White House official tees up AI executive order

Anne Neuberger, deputy national security advisor, briefs reporters at the White House in March 2022.

Anne Neuberger, deputy national security advisor, briefs reporters at the White House in March 2022. Alex Wong/Getty Images

Deputy National Security Advisor Anne Neuberger spoke on the executive branch’s ambitions in spurring guardrails for AI systems, emphasizing on a collaborative mentality and helping bridge regulations in Congress.

A senior White House security official previewed the Biden administration’s forthcoming efforts to apply regulations and oversight to emerging technologies like artificial intelligence, including a pending executive order and more international partnerships. 

Speaking during the Chamber of Commerce’s GlobalAI discussion Wednesday morning, Deputy National Security Advisor Anne Neuberger discussed the “promise and peril” of rapidly-evolving AI systems, and how federal officials are attempting to thread the needle between innovation and mitigation.

The marriage of AI algorithms to aid and improve cybersecurity is one step the executive branch is investigating. 

“The tech we all rely on is still not built as secure as needed,” she said. “And we see the opportunity to train AI-ML's to help generate more secure code.”

Neuberger said that weaving AI-driven code into digital networks can help patch vulnerabilities quickly, thereby preventing lapses in cybersecurity.

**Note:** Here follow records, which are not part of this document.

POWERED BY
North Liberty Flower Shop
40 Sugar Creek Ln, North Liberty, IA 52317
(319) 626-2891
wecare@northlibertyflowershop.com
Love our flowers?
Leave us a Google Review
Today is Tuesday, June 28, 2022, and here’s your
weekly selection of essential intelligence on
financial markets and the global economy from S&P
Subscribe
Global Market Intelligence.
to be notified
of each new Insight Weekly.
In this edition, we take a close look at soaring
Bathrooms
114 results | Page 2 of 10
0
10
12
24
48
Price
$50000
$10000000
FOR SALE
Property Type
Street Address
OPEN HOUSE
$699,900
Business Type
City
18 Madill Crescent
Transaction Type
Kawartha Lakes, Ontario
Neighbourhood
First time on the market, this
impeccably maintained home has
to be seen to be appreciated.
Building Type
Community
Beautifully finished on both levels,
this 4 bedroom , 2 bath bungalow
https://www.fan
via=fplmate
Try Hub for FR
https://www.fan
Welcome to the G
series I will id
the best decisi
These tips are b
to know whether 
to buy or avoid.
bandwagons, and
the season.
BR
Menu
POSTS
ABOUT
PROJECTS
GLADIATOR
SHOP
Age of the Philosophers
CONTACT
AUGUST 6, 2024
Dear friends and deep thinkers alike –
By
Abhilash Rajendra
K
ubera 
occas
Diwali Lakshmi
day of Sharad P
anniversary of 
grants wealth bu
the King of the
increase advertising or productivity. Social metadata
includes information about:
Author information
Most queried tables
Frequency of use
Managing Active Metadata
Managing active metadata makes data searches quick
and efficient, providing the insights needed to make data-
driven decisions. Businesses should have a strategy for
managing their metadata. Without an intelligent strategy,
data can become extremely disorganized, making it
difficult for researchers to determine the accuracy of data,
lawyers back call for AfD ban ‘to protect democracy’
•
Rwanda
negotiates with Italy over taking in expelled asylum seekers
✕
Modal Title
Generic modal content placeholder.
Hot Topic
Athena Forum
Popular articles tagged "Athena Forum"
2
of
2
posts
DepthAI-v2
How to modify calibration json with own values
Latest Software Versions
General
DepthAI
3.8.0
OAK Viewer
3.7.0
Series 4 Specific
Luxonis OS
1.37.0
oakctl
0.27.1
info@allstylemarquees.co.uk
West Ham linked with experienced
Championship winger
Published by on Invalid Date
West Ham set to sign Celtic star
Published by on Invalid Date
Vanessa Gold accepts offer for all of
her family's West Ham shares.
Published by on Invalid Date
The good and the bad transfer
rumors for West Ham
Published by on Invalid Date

Part of advancing the cybersecurity use case for AI is the forthcoming Counter Ransomware Initiative, which Neuberger described as the largest global cyber partnership in the world, with 47 countries participating. 

Within next month’s meeting of the Counter Ransomware Initiative, a cyber challenge related to analyzing blockchain systems to better track cryptocurrency-related ransomware will also demonstrate the ways AI can fight cyberthreats. 

She also highlighted the various public health and agricultural use cases for AI systems to support, which would largely be buttressed by continued collaborations between the public and private sectors –– especially related to advancing the secure-by-design principles several agencies have supported. 

“Those are important commitments and that will need to continue to evolve to really make them real, not only to ensure those AI models are as safe as they need to be before they are used–– and that's critical––and then in an ongoing way, but also that the broader public trust them because that trust is critical to their use,” she said.

One of the tasks the ongoing public-private collaborations can take on are battling deepfakes and other AI-generated content that mimics real news. More regulatory exploration happening in Congress, as well as an executive order slated to be released this fall, will help keep AI technologies built with security as a grounding design principle, she added.

“It [the executive order] is incredibly comprehensive,” Neuberger said. “It's a bridge to regulation because it pushes the boundaries and is only within the boundaries of what's permissible…by law.”